最後は少し規模を大きくして、世界遺産である白神山地の境界を見に行ってみようと思う。

近年、世界遺産という言葉が文化財・自然の保護という本来の目的とは少々離れた、ブランドイメージとして使われるようになっており、安易に世界遺産という言葉を使うのには若干抵抗があったりする。

しかし、範囲図という点では世界遺産の範囲設定はなかなかぐっとくるものがあるので、あえて今回取り上げてみることにした。目指すは東北、白神山地。

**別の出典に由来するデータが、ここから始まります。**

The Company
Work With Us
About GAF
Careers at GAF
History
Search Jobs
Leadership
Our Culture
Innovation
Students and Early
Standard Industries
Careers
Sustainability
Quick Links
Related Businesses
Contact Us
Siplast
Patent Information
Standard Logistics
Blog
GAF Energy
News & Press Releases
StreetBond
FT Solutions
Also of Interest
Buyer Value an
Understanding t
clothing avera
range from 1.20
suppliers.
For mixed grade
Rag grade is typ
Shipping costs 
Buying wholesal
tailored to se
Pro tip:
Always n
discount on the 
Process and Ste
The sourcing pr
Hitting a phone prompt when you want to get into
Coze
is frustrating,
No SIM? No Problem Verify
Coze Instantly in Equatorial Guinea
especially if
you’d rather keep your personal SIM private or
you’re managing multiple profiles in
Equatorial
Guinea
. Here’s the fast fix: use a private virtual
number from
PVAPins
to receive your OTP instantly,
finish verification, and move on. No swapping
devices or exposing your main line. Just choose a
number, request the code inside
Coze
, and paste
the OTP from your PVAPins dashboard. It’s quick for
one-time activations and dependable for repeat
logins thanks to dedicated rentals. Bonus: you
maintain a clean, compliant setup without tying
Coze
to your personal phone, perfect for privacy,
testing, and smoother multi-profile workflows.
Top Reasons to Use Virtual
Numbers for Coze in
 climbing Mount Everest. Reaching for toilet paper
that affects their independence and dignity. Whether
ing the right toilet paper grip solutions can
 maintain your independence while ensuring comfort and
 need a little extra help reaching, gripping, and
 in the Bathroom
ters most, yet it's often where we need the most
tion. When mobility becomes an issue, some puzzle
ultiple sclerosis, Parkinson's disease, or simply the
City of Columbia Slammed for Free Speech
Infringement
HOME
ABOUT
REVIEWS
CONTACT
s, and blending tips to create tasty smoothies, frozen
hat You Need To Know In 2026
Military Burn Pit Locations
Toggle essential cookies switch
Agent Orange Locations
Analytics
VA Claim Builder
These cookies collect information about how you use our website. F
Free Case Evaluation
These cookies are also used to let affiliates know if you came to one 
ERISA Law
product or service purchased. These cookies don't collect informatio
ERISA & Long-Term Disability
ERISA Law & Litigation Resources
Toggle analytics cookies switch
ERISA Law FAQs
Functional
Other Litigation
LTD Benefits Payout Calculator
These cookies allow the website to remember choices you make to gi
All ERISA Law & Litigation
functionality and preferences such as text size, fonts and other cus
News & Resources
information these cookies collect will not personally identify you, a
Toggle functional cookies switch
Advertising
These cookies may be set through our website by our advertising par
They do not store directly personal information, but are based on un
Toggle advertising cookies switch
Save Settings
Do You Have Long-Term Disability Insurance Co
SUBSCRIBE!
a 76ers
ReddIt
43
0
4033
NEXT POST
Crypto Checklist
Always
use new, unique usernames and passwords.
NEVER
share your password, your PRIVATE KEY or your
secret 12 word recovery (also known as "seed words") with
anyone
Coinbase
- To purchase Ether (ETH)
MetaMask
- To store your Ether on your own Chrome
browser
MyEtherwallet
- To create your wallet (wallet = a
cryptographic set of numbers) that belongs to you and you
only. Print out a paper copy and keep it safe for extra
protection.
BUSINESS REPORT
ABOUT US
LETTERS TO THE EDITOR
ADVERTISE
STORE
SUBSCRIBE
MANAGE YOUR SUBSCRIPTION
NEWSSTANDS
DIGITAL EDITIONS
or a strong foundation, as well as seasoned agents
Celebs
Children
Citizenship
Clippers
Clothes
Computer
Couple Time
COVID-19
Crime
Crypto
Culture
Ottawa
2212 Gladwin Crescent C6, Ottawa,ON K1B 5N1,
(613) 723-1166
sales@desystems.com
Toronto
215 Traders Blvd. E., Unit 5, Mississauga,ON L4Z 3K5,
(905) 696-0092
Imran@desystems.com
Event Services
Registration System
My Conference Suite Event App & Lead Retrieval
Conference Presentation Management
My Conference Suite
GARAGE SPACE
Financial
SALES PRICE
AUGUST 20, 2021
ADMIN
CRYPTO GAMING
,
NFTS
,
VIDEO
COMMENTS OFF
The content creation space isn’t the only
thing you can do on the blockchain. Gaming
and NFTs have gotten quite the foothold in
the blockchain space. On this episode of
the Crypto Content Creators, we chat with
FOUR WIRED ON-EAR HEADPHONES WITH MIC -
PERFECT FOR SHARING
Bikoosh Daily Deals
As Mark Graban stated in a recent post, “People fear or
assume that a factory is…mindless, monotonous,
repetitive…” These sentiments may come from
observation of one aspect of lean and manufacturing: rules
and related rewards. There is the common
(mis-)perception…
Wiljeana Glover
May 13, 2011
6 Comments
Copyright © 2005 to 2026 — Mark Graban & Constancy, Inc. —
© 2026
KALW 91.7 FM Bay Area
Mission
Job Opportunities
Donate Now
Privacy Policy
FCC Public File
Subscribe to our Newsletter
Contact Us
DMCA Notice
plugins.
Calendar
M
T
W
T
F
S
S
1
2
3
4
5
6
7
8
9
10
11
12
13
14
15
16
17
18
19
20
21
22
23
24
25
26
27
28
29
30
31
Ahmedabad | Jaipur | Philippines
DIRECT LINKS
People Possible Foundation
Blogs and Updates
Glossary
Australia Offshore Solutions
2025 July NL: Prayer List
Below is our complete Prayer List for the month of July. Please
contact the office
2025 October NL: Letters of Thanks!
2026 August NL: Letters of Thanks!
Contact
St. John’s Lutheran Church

白神山地の世界遺産範囲図。緑が核心地域、黄緑が緩衝地域

白神山地と呼ばれる場所は相当な広範囲に渡るが、実は世界遺産に登録されているエリアはそのうちのごく一部分。白神山地の観光地として有名な十二湖は登録エリア外であるし、暗門の滝も世界遺産の登録エリア(核心地域)ではなくその周囲に設けられる緩衝地域の中だったりする。

それもそのはず、白神山地の世界遺産登録エリアは原則立入禁止なのだ。核心地域へ入るには、何らかの理由をもって許可を得なければならない。

しかし核心地域へ入れずとも、そのすぐ側までは行くことはできる。代表的なのが白神岳だ。白神岳は世界遺産登録エリアとそうでないエリアの境界に頂上がある山。なかなか大変な登山ではあるが、頂上まで登れば核心地域を眺めることができる。


ってなワケで白神岳登山道にやって来ました
登山道をひたすら登って 白神岳山頂を目指します

白神岳は標高1235メートル。ただし駅は海の側にあるため、車を持たない私は海抜0mから登ることとなる。登山道は白神山地の特徴であるブナなどが茂りなかなか気持ちが良いのだが、結構険しく非常に疲れた。

何はともあれひたすら登り続けること4時間強。ようやく白神山地の世界遺産登録エリアへ境界へとたどり着いた。


白神岳山頂付近に到着。ここが範囲の境(マウスオーバーで境界表示)

この尾根が境界となっている。ここから東側が世界遺産。西側は非世界遺産。さぁ、その違いはなんじゃらほい。


こちらは世界遺産 こちらは非世界遺産
世界遺産 非世界遺産

なるほど。違いは、山が見えるか海が見えるかか。……なんだそりゃ。

マジメに言えば、手付かずの原始林か、人の手が入っている森なのかがその違いなんだろうけれど、この絶景を前にしたら何かもう、そんなことはどうでも良くなってきた。

とりあえず今は、白神岳を登頂できたということだけを喜ぼう。いやぁ、登山って本当にいいものですね〜

範囲図片手にどこまでも

最後は登山の楽しさに目覚め、よ良く分からない感じで終わったが、範囲図を持ってうろうろすることの楽しさ、少しでも分かっていただけただろうか。

もし「あ、なんか楽しそう」と思っていただけたのなら幸いだ。「何やっているのか分からない」と思った方は、範囲図を手に取って、じっと見つめてみると良いかもしれない。ある時突然、範囲図から何かが浮かび上がってくるだろう。立体視みたいに。それが目覚めだ。

スミマセン、最後テキトウなこと言いました。